#### Data rows ####

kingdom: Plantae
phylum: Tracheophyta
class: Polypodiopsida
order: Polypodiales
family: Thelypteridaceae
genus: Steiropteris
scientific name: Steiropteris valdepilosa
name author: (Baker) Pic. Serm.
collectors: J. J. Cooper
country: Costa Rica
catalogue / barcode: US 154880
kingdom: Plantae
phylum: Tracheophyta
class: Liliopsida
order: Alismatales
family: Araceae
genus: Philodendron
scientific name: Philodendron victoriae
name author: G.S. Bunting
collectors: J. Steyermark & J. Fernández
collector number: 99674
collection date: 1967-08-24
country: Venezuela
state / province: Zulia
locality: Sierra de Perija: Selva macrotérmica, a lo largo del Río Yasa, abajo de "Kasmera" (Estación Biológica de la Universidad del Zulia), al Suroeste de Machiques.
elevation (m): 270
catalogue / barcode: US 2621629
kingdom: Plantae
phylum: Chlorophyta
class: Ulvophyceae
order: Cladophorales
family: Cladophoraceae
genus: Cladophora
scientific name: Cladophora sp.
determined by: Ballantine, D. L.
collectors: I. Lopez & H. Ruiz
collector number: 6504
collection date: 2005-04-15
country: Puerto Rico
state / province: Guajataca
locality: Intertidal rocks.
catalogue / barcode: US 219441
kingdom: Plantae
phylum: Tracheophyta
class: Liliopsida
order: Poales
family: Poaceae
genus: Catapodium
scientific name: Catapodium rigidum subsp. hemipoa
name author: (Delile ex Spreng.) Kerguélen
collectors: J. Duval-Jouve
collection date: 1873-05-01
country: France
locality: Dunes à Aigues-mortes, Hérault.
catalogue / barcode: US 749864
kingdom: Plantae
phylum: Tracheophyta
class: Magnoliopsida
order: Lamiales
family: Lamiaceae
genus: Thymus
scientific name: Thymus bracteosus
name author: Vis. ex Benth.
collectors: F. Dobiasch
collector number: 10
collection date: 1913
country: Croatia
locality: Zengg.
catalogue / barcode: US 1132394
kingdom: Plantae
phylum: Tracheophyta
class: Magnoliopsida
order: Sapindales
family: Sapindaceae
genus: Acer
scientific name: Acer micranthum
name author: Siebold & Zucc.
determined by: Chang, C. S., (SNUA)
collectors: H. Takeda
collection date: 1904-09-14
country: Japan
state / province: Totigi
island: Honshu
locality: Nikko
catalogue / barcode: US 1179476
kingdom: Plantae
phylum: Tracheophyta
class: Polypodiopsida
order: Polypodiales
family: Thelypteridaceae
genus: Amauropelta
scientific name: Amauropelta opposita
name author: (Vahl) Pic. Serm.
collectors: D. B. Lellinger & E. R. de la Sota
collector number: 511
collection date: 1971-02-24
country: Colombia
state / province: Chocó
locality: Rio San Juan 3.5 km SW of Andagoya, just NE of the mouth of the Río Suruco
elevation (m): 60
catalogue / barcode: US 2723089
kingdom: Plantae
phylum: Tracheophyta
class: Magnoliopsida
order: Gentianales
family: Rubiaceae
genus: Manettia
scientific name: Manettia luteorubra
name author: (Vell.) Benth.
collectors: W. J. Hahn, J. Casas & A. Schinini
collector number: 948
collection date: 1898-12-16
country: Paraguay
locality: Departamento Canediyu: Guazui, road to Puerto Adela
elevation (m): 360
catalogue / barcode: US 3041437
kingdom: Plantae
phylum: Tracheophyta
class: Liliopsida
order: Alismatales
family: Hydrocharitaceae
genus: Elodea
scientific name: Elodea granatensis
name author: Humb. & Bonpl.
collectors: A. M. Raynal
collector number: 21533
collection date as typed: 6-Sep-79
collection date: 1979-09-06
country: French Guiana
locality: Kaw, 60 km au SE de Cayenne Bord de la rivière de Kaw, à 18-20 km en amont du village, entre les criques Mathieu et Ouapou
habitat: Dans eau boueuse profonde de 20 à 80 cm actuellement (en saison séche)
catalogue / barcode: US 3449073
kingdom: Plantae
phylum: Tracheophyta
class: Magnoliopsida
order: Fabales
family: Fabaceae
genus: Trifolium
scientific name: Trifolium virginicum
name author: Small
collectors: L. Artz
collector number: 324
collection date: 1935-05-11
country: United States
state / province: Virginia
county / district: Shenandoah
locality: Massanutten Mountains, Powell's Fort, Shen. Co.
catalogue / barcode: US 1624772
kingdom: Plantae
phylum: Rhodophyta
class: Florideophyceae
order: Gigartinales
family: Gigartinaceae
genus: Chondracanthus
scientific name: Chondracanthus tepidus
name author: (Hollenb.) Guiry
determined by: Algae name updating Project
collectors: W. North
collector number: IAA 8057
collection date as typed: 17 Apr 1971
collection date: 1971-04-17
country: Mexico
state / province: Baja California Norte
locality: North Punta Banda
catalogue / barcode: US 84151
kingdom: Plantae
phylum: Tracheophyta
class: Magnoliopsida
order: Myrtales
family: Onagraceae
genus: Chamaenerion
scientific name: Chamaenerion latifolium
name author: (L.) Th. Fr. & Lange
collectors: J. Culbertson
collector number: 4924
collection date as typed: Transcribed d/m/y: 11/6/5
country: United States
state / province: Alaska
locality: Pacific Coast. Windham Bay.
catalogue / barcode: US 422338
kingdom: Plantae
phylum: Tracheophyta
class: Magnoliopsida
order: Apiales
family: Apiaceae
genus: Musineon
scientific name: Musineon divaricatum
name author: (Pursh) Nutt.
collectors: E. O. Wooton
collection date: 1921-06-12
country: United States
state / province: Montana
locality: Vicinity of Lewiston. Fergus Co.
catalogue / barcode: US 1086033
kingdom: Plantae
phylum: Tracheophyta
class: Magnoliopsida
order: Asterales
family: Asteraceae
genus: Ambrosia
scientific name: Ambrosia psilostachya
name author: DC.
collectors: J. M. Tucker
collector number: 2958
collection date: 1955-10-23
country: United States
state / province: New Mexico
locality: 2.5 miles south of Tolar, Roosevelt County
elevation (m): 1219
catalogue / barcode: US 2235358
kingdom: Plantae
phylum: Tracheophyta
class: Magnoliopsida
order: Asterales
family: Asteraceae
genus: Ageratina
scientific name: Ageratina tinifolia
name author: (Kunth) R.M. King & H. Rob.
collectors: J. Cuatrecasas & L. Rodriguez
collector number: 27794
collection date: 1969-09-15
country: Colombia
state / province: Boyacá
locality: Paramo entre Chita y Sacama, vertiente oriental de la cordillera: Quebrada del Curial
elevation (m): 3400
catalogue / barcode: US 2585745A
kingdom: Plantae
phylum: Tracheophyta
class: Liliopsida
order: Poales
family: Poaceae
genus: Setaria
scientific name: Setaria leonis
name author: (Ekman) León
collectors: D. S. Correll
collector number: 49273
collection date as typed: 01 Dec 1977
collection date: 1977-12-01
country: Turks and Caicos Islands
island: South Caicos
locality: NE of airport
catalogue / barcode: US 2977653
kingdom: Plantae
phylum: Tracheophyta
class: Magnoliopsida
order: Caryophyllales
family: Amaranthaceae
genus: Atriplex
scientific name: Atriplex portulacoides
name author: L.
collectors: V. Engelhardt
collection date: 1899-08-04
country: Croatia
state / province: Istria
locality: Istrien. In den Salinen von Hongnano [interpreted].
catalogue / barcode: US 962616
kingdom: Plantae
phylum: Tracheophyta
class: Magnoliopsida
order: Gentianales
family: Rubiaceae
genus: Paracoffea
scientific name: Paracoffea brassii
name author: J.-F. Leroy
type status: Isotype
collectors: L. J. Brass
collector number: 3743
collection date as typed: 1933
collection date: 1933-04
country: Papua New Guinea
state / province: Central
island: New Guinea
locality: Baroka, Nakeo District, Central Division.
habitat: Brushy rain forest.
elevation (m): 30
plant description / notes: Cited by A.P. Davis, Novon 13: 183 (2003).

####

■ Brief
Extract every catalog field from the records above, giving each field name and its value verbatim on a separate line in their original order.

■ Solution to the exercise
kingdom: Plantae
phylum: Tracheophyta
class: Polypodiopsida
order: Polypodiales
family: Thelypteridaceae
genus: Steiropteris
scientific name: Steiropteris valdepilosa
name author: (Baker) Pic. Serm.
collectors: J. J. Cooper
country: Costa Rica
catalogue / barcode: US 154880
kingdom: Plantae
phylum: Tracheophyta
class: Liliopsida
order: Alismatales
family: Araceae
genus: Philodendron
scientific name: Philodendron victoriae
name author: G.S. Bunting
collectors: J. Steyermark & J. Fernández
collector number: 99674
collection date: 1967-08-24
country: Venezuela
state / province: Zulia
locality: Sierra de Perija: Selva macrotérmica, a lo largo del Río Yasa, abajo de "Kasmera" (Estación Biológica de la Universidad del Zulia), al Suroeste de Machiques.
elevation (m): 270
catalogue / barcode: US 2621629
kingdom: Plantae
phylum: Chlorophyta
class: Ulvophyceae
order: Cladophorales
family: Cladophoraceae
genus: Cladophora
scientific name: Cladophora sp.
determined by: Ballantine, D. L.
collectors: I. Lopez & H. Ruiz
collector number: 6504
collection date: 2005-04-15
country: Puerto Rico
state / province: Guajataca
locality: Intertidal rocks.
catalogue / barcode: US 219441
kingdom: Plantae
phylum: Tracheophyta
class: Liliopsida
order: Poales
family: Poaceae
genus: Catapodium
scientific name: Catapodium rigidum subsp. hemipoa
name author: (Delile ex Spreng.) Kerguélen
collectors: J. Duval-Jouve
collection date: 1873-05-01
country: France
locality: Dunes à Aigues-mortes, Hérault.
catalogue / barcode: US 749864
kingdom: Plantae
phylum: Tracheophyta
class: Magnoliopsida
order: Lamiales
family: Lamiaceae
genus: Thymus
scientific name: Thymus bracteosus
name author: Vis. ex Benth.
collectors: F. Dobiasch
collector number: 10
collection date: 1913
country: Croatia
locality: Zengg.
catalogue / barcode: US 1132394
kingdom: Plantae
phylum: Tracheophyta
class: Magnoliopsida
order: Sapindales
family: Sapindaceae
genus: Acer
scientific name: Acer micranthum
name author: Siebold & Zucc.
determined by: Chang, C. S., (SNUA)
collectors: H. Takeda
collection date: 1904-09-14
country: Japan
state / province: Totigi
island: Honshu
locality: Nikko
catalogue / barcode: US 1179476
kingdom: Plantae
phylum: Tracheophyta
class: Polypodiopsida
order: Polypodiales
family: Thelypteridaceae
genus: Amauropelta
scientific name: Amauropelta opposita
name author: (Vahl) Pic. Serm.
collectors: D. B. Lellinger & E. R. de la Sota
collector number: 511
collection date: 1971-02-24
country: Colombia
state / province: Chocó
locality: Rio San Juan 3.5 km SW of Andagoya, just NE of the mouth of the Río Suruco
elevation (m): 60
catalogue / barcode: US 2723089
kingdom: Plantae
phylum: Tracheophyta
class: Magnoliopsida
order: Gentianales
family: Rubiaceae
genus: Manettia
scientific name: Manettia luteorubra
name author: (Vell.) Benth.
collectors: W. J. Hahn, J. Casas & A. Schinini
collector number: 948
collection date: 1898-12-16
country: Paraguay
locality: Departamento Canediyu: Guazui, road to Puerto Adela
elevation (m): 360
catalogue / barcode: US 3041437
kingdom: Plantae
phylum: Tracheophyta
class: Liliopsida
order: Alismatales
family: Hydrocharitaceae
genus: Elodea
scientific name: Elodea granatensis
name author: Humb. & Bonpl.
collectors: A. M. Raynal
collector number: 21533
collection date as typed: 6-Sep-79
collection date: 1979-09-06
country: French Guiana
locality: Kaw, 60 km au SE de Cayenne Bord de la rivière de Kaw, à 18-20 km en amont du village, entre les criques Mathieu et Ouapou
habitat: Dans eau boueuse profonde de 20 à 80 cm actuellement (en saison séche)
catalogue / barcode: US 3449073
kingdom: Plantae
phylum: Tracheophyta
class: Magnoliopsida
order: Fabales
family: Fabaceae
genus: Trifolium
scientific name: Trifolium virginicum
name author: Small
collectors: L. Artz
collector number: 324
collection date: 1935-05-11
country: United States
state / province: Virginia
county / district: Shenandoah
locality: Massanutten Mountains, Powell's Fort, Shen. Co.
catalogue / barcode: US 1624772
kingdom: Plantae
phylum: Rhodophyta
class: Florideophyceae
order: Gigartinales
family: Gigartinaceae
genus: Chondracanthus
scientific name: Chondracanthus tepidus
name author: (Hollenb.) Guiry
determined by: Algae name updating Project
collectors: W. North
collector number: IAA 8057
collection date as typed: 17 Apr 1971
collection date: 1971-04-17
country: Mexico
state / province: Baja California Norte
locality: North Punta Banda
catalogue / barcode: US 84151
kingdom: Plantae
phylum: Tracheophyta
class: Magnoliopsida
order: Myrtales
family: Onagraceae
genus: Chamaenerion
scientific name: Chamaenerion latifolium
name author: (L.) Th. Fr. & Lange
collectors: J. Culbertson
collector number: 4924
collection date as typed: Transcribed d/m/y: 11/6/5
country: United States
state / province: Alaska
locality: Pacific Coast. Windham Bay.
catalogue / barcode: US 422338
kingdom: Plantae
phylum: Tracheophyta
class: Magnoliopsida
order: Apiales
family: Apiaceae
genus: Musineon
scientific name: Musineon divaricatum
name author: (Pursh) Nutt.
collectors: E. O. Wooton
collection date: 1921-06-12
country: United States
state / province: Montana
locality: Vicinity of Lewiston. Fergus Co.
catalogue / barcode: US 1086033
kingdom: Plantae
phylum: Tracheophyta
class: Magnoliopsida
order: Asterales
family: Asteraceae
genus: Ambrosia
scientific name: Ambrosia psilostachya
name author: DC.
collectors: J. M. Tucker
collector number: 2958
collection date: 1955-10-23
country: United States
state / province: New Mexico
locality: 2.5 miles south of Tolar, Roosevelt County
elevation (m): 1219
catalogue / barcode: US 2235358
kingdom: Plantae
phylum: Tracheophyta
class: Magnoliopsida
order: Asterales
family: Asteraceae
genus: Ageratina
scientific name: Ageratina tinifolia
name author: (Kunth) R.M. King & H. Rob.
collectors: J. Cuatrecasas & L. Rodriguez
collector number: 27794
collection date: 1969-09-15
country: Colombia
state / province: Boyacá
locality: Paramo entre Chita y Sacama, vertiente oriental de la cordillera: Quebrada del Curial
elevation (m): 3400
catalogue / barcode: US 2585745A
kingdom: Plantae
phylum: Tracheophyta
class: Liliopsida
order: Poales
family: Poaceae
genus: Setaria
scientific name: Setaria leonis
name author: (Ekman) León
collectors: D. S. Correll
collector number: 49273
collection date as typed: 01 Dec 1977
collection date: 1977-12-01
country: Turks and Caicos Islands
island: South Caicos
locality: NE of airport
catalogue / barcode: US 2977653
kingdom: Plantae
phylum: Tracheophyta
class: Magnoliopsida
order: Caryophyllales
family: Amaranthaceae
genus: Atriplex
scientific name: Atriplex portulacoides
name author: L.
collectors: V. Engelhardt
collection date: 1899-08-04
country: Croatia
state / province: Istria
locality: Istrien. In den Salinen von Hongnano [interpreted].
catalogue / barcode: US 962616
kingdom: Plantae
phylum: Tracheophyta
class: Magnoliopsida
order: Gentianales
family: Rubiaceae
genus: Paracoffea
scientific name: Paracoffea brassii
name author: J.-F. Leroy
type status: Isotype
collectors: L. J. Brass
collector number: 3743
collection date as typed: 1933
collection date: 1933-04
country: Papua New Guinea
state / province: Central
island: New Guinea
locality: Baroka, Nakeo District, Central Division.
habitat: Brushy rain forest.
elevation (m): 30
plant description / notes: Cited by A.P. Davis, Novon 13: 183 (2003).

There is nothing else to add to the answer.